Intentaba dormir. El vuelo había despegado a las seis de la mañana, lo cual había significado dejar el cuarto del hotel a las cuatro y a la carrera, liquidar la habitación y regatear unas llamadas de larga distancia que no había realizado (nunca conocí a nadie en Mozambique), tomar un taxi al aeropuerto, documentar la maleta, pasar los controles de seguridad en donde uno es tomado, siempre, como un terrorista en ciernes y esperar una hora en una salita que no le pedía nada en incomodidades a las de espera del ISSSTE antes de subir al avión. Quería, intensamente, dormir. Pero mi vecino de asiento tenía otros planes.
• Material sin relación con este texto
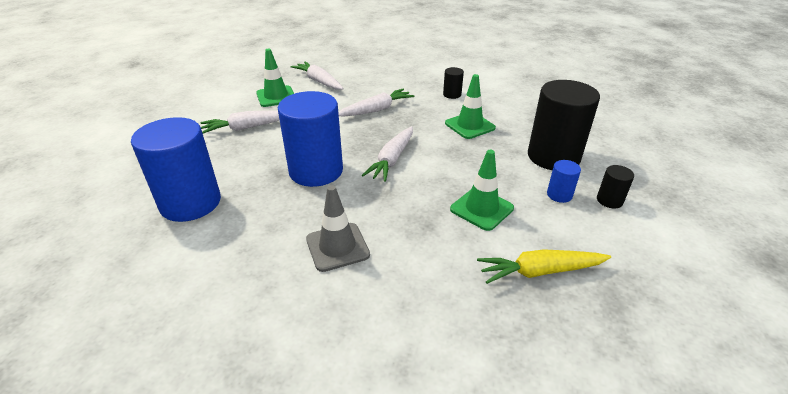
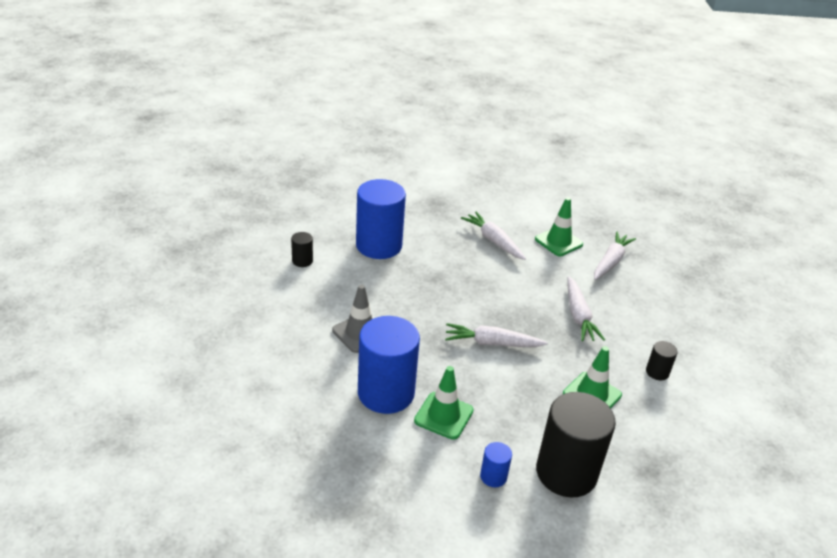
camera: 70 degrees right, 0 degrees up
blue cylinder [278,91,343,187] -> blue cylinder moved to [358,316,420,414]
white carrot [338,89,415,116] -> white carrot turned 45 degrees clockwise [567,276,605,341]
yellow carrot [477,249,611,284] -> none
black cylinder [597,165,634,208] -> black cylinder moved to [291,232,313,267]

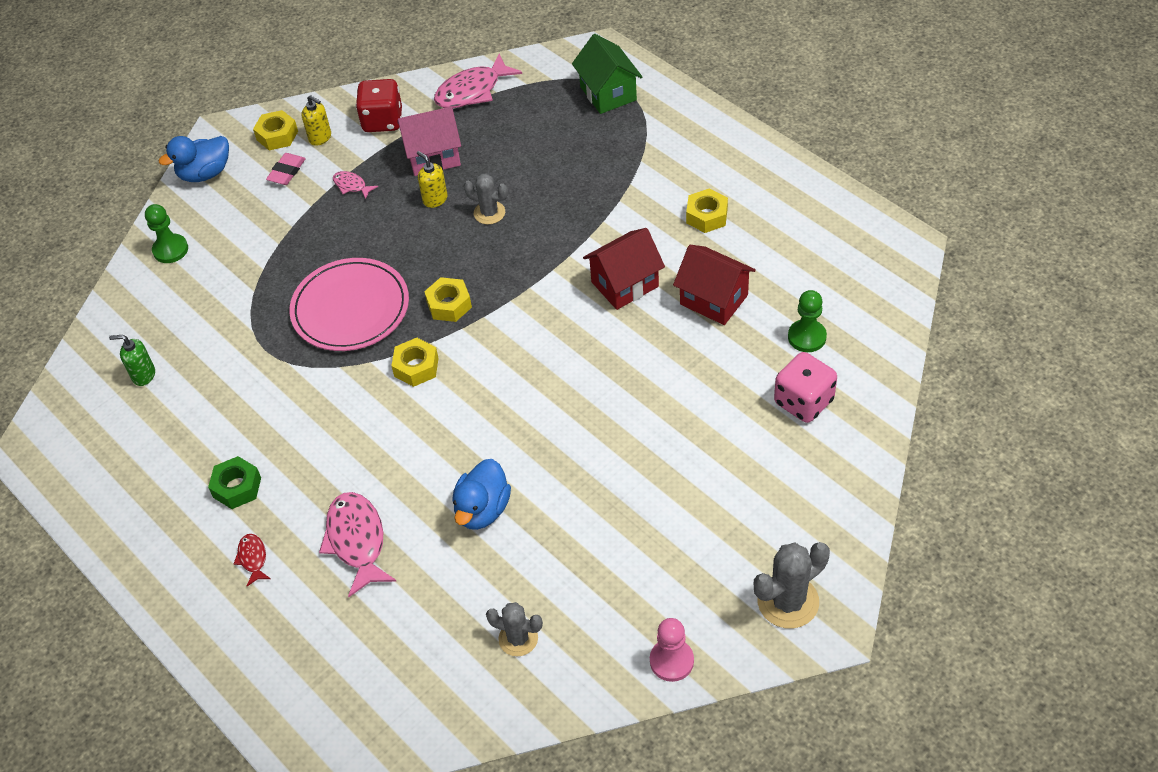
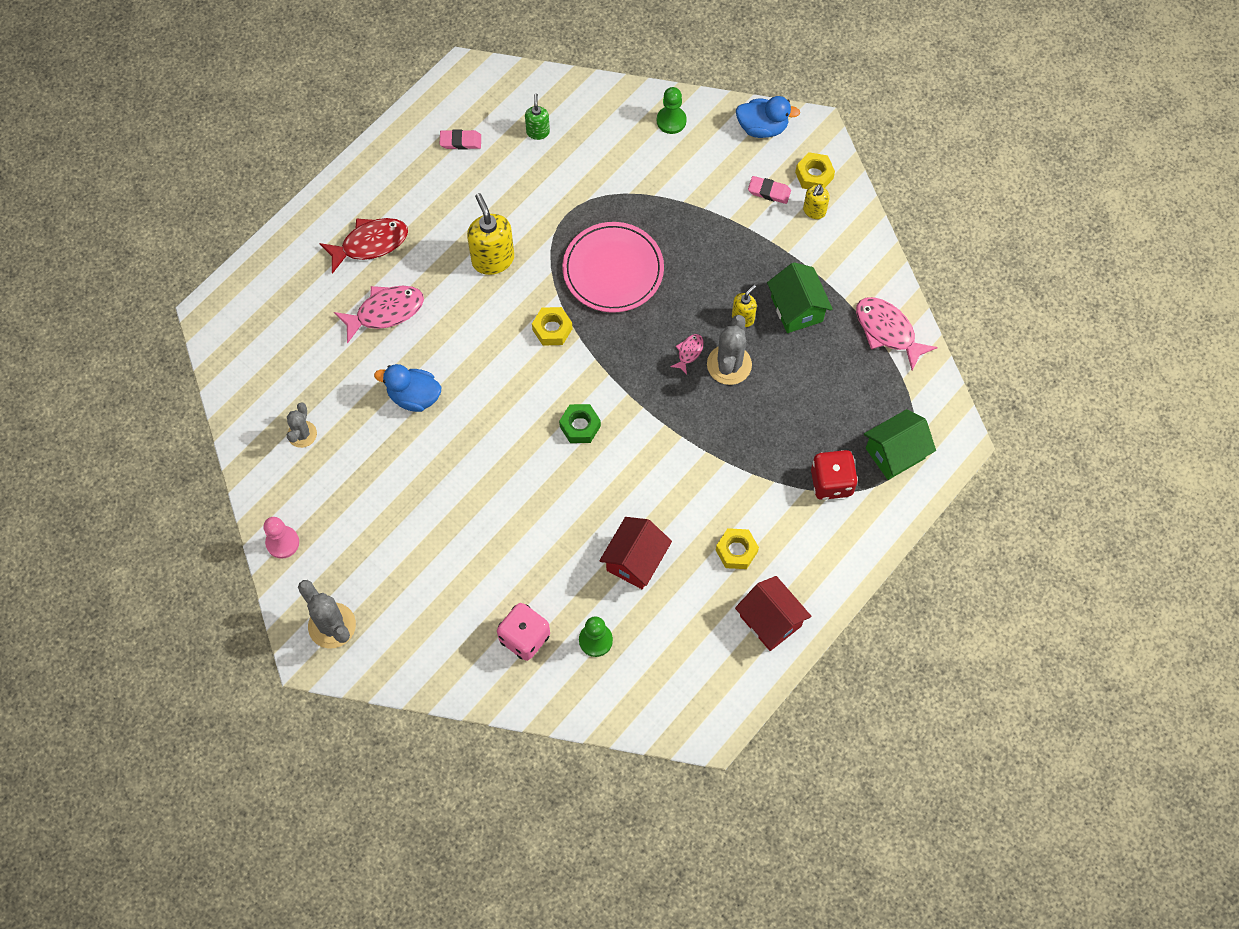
camera: 80 degrees right, 15 degrees up
blue duck [159,136,229,182] -> blue duck turned 135 degrees clockwise [736,96,800,138]
green nut [208,456,261,509] -> green nut moved to [559,404,601,443]
red fish [234,534,271,586] -> red fish [319,218,408,274], size x2.00
pink fish [333,171,378,199] -> pink fish moved to [670,334,704,375]
red dice [356,79,402,132] -> red dice moved to [811,450,858,500]
pink house [398,107,461,176] -> green house [767,262,833,333]
yellow nut [424,277,472,322] -> none
grey cactus [464,174,508,225] -> grey cactus [707,315,752,385], size x1.55
red house [583,228,665,310] -> red house moved to [735,576,811,651]
none -> pink eraser [440,129,481,150]
none -> yellow soap dispenser [467,193,514,275]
Lo primero fue un comentario más o menos fortuito. Cuando la asistente de vuelo caminó junto a nosotros para corroborar que tuviéramos puestos nuestros cinturones de seguridad, el tipo la miró alejarse, resopló apreciativamente y aventuró esa expresión inconfundible con que alguien finge asombro. “Tssss, qué mujerón”, soltó, como al aire. Yo cerré los ojos y procuré no darle el menor atisbo de vida. Fue inútil. Apenas despegar, mi vecino, un sujeto de unos 40 años, trajeado, con el cabello recortado con ese estilo marcial que los peluqueros de antaño llamaban “de cepillo”, decidió que mi obligación era conversar con él. “Me gustan las azafatas, porque nunca hay azafatas gordas, todas son flaquitas”, dijo. “Aunque esta así como que tan flaquita no está ¿eh?”. Su comentario le provocó una sonrisa enorme de gorila. ¿Qué responder? ¿Que sus ideas al respecto me interesaban más o menos lo mismo que los rituales de apareamiento de las focas?